◆ Selection
———

Total Time
Prep/Total Time: 20 min.
This recipe for gingerbread pancakes will make everyone happy.

Updated: Jun. 24, 2024

We’ve got news for you: gingerbread isn’t just a holiday food. That’s especially true when we’re talking about gingerbread pancakes. You don’t need a holiday or special occasion to enjoy a pile of homemade gingerbread pancakes (topped with whipped cream and maple syrup, of course). All you need is a leisurely weekend morning and some hungry mouths.

Ingredients for Gingerbread Pancakes

  • All-purpose flour: While you can technically use any flour for pancakes, all-purpose flour makes for the fluffiest pancakes.
  • Sugar: Sugar in pancake batter reacts with the griddle’s heat to create golden brown cakes that are crispy around the edges.
  • Baking powder: Baking powder helps to make these pancakes light and fluffy.
  • Ground ginger: Ground ginger brightens the molasses and spice flavors.
  • Ground cinnamon: Cinnamon adds a nice warmth and spice to gingerbread pancakes.

———

◆ Records shown
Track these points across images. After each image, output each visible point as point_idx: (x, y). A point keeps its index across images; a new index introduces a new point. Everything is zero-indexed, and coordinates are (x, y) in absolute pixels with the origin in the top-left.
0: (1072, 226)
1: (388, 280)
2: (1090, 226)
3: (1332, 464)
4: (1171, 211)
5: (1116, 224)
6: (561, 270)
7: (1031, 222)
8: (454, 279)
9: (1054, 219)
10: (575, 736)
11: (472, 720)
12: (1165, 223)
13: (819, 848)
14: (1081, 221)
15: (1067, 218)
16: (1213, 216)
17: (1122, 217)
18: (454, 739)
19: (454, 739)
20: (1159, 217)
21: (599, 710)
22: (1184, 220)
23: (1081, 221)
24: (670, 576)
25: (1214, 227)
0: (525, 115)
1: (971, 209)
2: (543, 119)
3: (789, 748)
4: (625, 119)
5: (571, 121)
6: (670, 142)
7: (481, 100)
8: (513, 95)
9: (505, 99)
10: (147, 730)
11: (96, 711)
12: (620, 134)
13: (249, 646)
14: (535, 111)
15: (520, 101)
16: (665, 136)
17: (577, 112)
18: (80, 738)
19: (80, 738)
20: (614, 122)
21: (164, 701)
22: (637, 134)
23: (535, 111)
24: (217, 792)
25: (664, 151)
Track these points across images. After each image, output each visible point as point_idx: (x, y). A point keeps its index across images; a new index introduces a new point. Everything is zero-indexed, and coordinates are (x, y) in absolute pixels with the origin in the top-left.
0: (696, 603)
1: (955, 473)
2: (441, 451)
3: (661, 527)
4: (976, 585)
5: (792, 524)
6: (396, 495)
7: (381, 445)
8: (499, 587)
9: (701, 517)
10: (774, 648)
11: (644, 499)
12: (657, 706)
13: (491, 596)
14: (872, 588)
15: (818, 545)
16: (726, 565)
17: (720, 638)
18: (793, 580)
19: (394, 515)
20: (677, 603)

———

◆ Short task 1
Write out the stretch of the gingerbread pancake recipe from "We’ve got news" through "and spice flavors.".
◆ Short task 2
According to the gingerbread pancake recipe, what does ground ginger do to the pancakes' flavor?
◆ Short task 3
Carry on the gingerbread pancake recipe from the point where it stops.
The material has no connection to the gingerbread pancake recipe.

◆ Output 1
We’ve got news for you: gingerbread isn’t just a holiday food. That’s especially true when we’re talking about gingerbread pancakes. You don’t need a holiday or special occasion to enjoy a pile of homemade gingerbread pancakes (topped with whipped cream and maple syrup, of course). All you need is a leisurely weekend morning and some hungry mouths.

Ingredients for Gingerbread Pancakes

  • All-purpose flour: While you can technically use any flour for pancakes, all-purpose flour makes for the fluffiest pancakes.
  • Sugar: Sugar in pancake batter reacts with the griddle’s heat to create golden brown cakes that are crispy around the edges.
  • Baking powder: Baking powder helps to make these pancakes light and fluffy.
  • Ground ginger: Ground ginger brightens the molasses and spice flavors.

◆ Output 2
It brightens the molasses and spice flavors.

◆ Output 3
  • Baking soda: If your baking soda is older than three months, it’s time to buy a new one. Old baking soda is fine to eat, but it will likely have lost its leavening power.
  • Ground cloves: You could also substitute allspice if needed.
  • Buttermilk: The acidity in buttermilk reacts with the baking soda to help create a fluffy texture in your pancakes.
  • Egg: Eggs help bind the dry ingredients with the wet ingredients in the pancake batter.
  • Molasses: You’ll love the subtle sweetness that molasses brings.
  • Vegetable oil: Using vegetable oil in the batter allows the pancakes to cook all the way through without burning and get an even color.
  • (Optional) Maple syrup and whipped cream: Trust us; it’s worth warming up the maple syrup.

Directions

Step 1: Combine the first eight ingredients

In a large bowl, combine the first eight ingredients.

Step 2: Beat in other ingredients

Combine buttermilk, egg, molasses and oil. Then add it to the dry ingredients and mix well.

Step 3: Pour batter onto a griddle and cook

Pour the batter by 1/4 cup onto a lightly greased hot griddle. Turn when a bubble forms on top of the pancake. Cook until the second side is golden brown. Serve with syrup and whipped cream if desired.

Gingerbread Pancakes Variations

  • Add icing: Now’s not the time to hold back. You’re eating gingerbread pancakes so kick things up a notch by adding a layer of delicious homemade maple frosting.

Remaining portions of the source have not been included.